Gage gestured to the rolling bedside table and she set it down gingerly, as if afraid it would explode. Under normal circumstances he would store it loaded. But with two curious little girls in the house—even two little girls whose mother probably wouldn’t let them venture into his bedroom again—he couldn’t take any chances.
He emptied the chamber and placed the bullets in the small drawer of the table, then put the weapon under his pillow.
As long as he could reach both the bullets and the gun, he didn’t mind the extra safety precaution. He could load the Glock in his sleep. When he was satisfied everything was within reach, he tur
ned back to Lisa Connors and found her watching him, her mouth prim.
“Should we come up with a secret knock or something so that if I have to come over in the night you’ll know it’s me and won’t shoot first and ask questions later?”
“I’ll know,” he muttered. He didn’t think he could mistake this woman for anyone else on earth, even if they were trapped deep inside the dank recesses of one of the abandoned silver mines that dotted the mountains around Park City.
He had a funny, uncomfortable feeling he would know her anywhere. How could he miss her? She smelled like violets, sweet and pure. For some strange reason she made him think of spring afternoons spent lying in damp new grass, plucking a handful of tiny purple blossoms he would clutch in his fist and present proudly to his mother, who would accept the gift solemnly, then grab him close and kiss his cheeks until he squirmed away.
That made twice in one afternoon he had thought of his mother. He couldn’t remember the last time that had happened. Lynn hadn’t been a part of his life for years, a conscious decision made by both of them. Why would he think of her now?
Probably the same reason men on the battlefield cried out for their own mothers in the midst of lonely darkness and fear. Maybe while he tried to cope with the physical pain of his shattered legs, some corner of his psyche wanted to reach out to the one person in his life who had kissed the sting of his early scrapes and cuts away.
Until they had all come up against a raw, devastating pain no amount of kisses could ever make better.
He jerked his mind away from that uncomfortable train of thought and turned back to his neighbor. “Make sure you lock the door behind you.”

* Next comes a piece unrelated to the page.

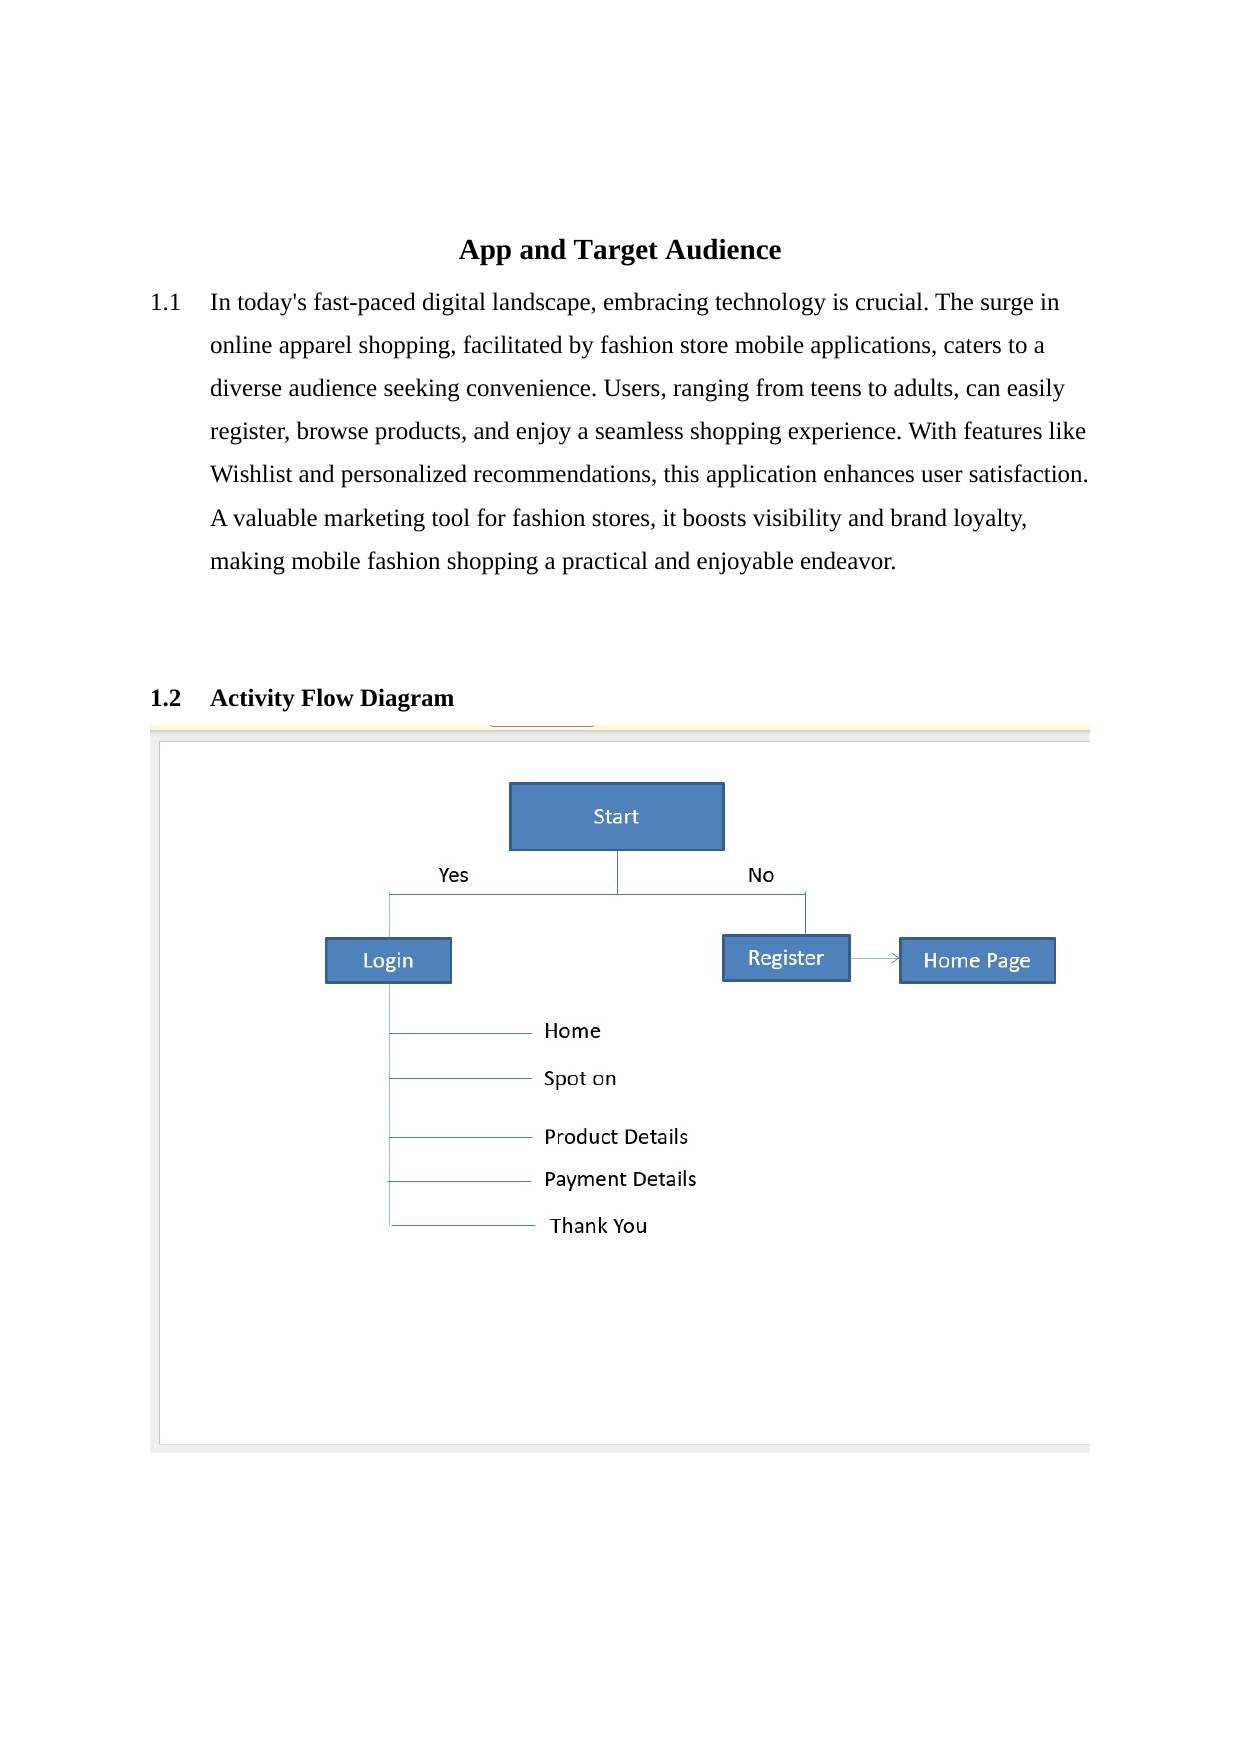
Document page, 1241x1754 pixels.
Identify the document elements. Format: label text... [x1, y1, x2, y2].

“I will. Ruth gave me a house key so I’ll still be able to come over if you need me.”
“Don’t hold your breath.”
“Estelle was right. You macho types do make the worst patients.”
“I believe her exact words were the good-looking, macho types.”
Her short wispy hair swung a little as she shook her head, exasperation in her blue eyes. But Gage thought he saw a hint of color brush across her high cheekbones. “That too.”